Ia pernah berkata, “Jika mau, aku bisa membawa pulang janda muda dari Merauke, tapi tidak saya lakukan. Saya mencintai istri saya.”
Tulisan “Rindu Istri” di sepedanya menjadi simbol cinta yang ia bawa ke mana pun.
Ketika rasa sepi datang, ia menyanyikan lagu Andai Ku Tahu dari Ungu, atau meminjam ponsel orang di jalan hanya untuk mendengar suara keluarganya di Bantul.
Akhir di Jalan yang Diperjuangkannya
Pada 26 September 2014, saat melakukan perjalanan ke Nusa Tenggara Barat, Mbah Boncel berpulang.
Jenazahnya diterbangkan ke Yogyakarta dan disambut oleh keluarga, rekan bikers, dan komunitas onthelis dari berbagai daerah.
Putrinya, Inge Apriliana, mengenang ayahnya dengan haru:
“Bapak memang cinta banget bersepeda. Kami sudah ikhlas.”
Mbah Boncel dimakamkan di tanah kelahirannya di Bantul — di antara orang-orang yang selama ini menjadi sumber doanya.
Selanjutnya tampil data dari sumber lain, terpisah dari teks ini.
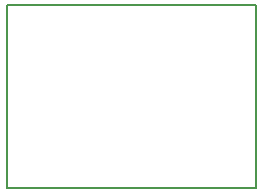
<source format=gbr>
%TF.GenerationSoftware,KiCad,Pcbnew,9.0.4*%
%TF.CreationDate,2025-11-17T08:26:59+00:00*%
%TF.ProjectId,MRF-Pro-v7-breakout-33,4d52462d-5072-46f2-9d76-372d62726561,rev?*%
%TF.SameCoordinates,Original*%
%TF.FileFunction,Profile,NP*%
%FSLAX46Y46*%
G04 Gerber Fmt 4.6, Leading zero omitted, Abs format (unit mm)*
G04 Created by KiCad (PCBNEW 9.0.4) date 2025-11-17 08:26:59*
%MOMM*%
%LPD*%
G01*
G04 APERTURE LIST*
%TA.AperFunction,Profile*%
%ADD10C,0.200000*%
%TD*%
G04 APERTURE END LIST*
D10*
X117322600Y-122885200D02*
X138328400Y-122885200D01*
X138328400Y-138353800D01*
X117322600Y-138353800D01*
X117322600Y-122885200D01*
M02*

</source>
Warisan Semangat: Nasionalisme yang Mengayuh
Lebih dari sekadar petualangan, perjalanan Mbah Boncel adalah pernyataan cinta pada Indonesia.
Ia berkeliling bukan untuk ketenaran, tapi untuk menyapa sesama manusia dan mengajak mereka bicara tentang persaudaraan.
“Jangan lihat penampilan saya. Mari bicara Indonesia.”
— Mbah Boncel
Ketulusannya menjadi teladan bahwa nasionalisme tidak selalu lahir di podium besar, tetapi bisa tumbuh dari jalanan panjang, di atas sepeda tua, dari seorang lelaki bersahaja.
Jejak Abadi
Kini, setiap kali kami mengayuh pedal, selalu ada sosok Mbah Boncel yang ikut bergerak di dalam hati.
Ia telah mengajarkan bahwa perjalanan adalah doa, ketulusan adalah tenaga, dan pengorbanan adalah arah.
“Ketulusan selalu disertai pengorbanan. Dan pengorbanan berarti rela meninggalkan kelekatan duniawi. Saat itulah seseorang layak disebut musafir.”
— Pesan Mbah Boncel dalam catatan perjalanannya, 2007.
Selamat jalan, Mbah Boncel — musafir dari Bantul, guru ketulusan bagi setiap onthelis Indonesia.
Engkau telah mengajarkan arti sesungguhnya dari bersepeda: bukan sekadar menggerakkan roda, tetapi menggerakkan nurani bangsa.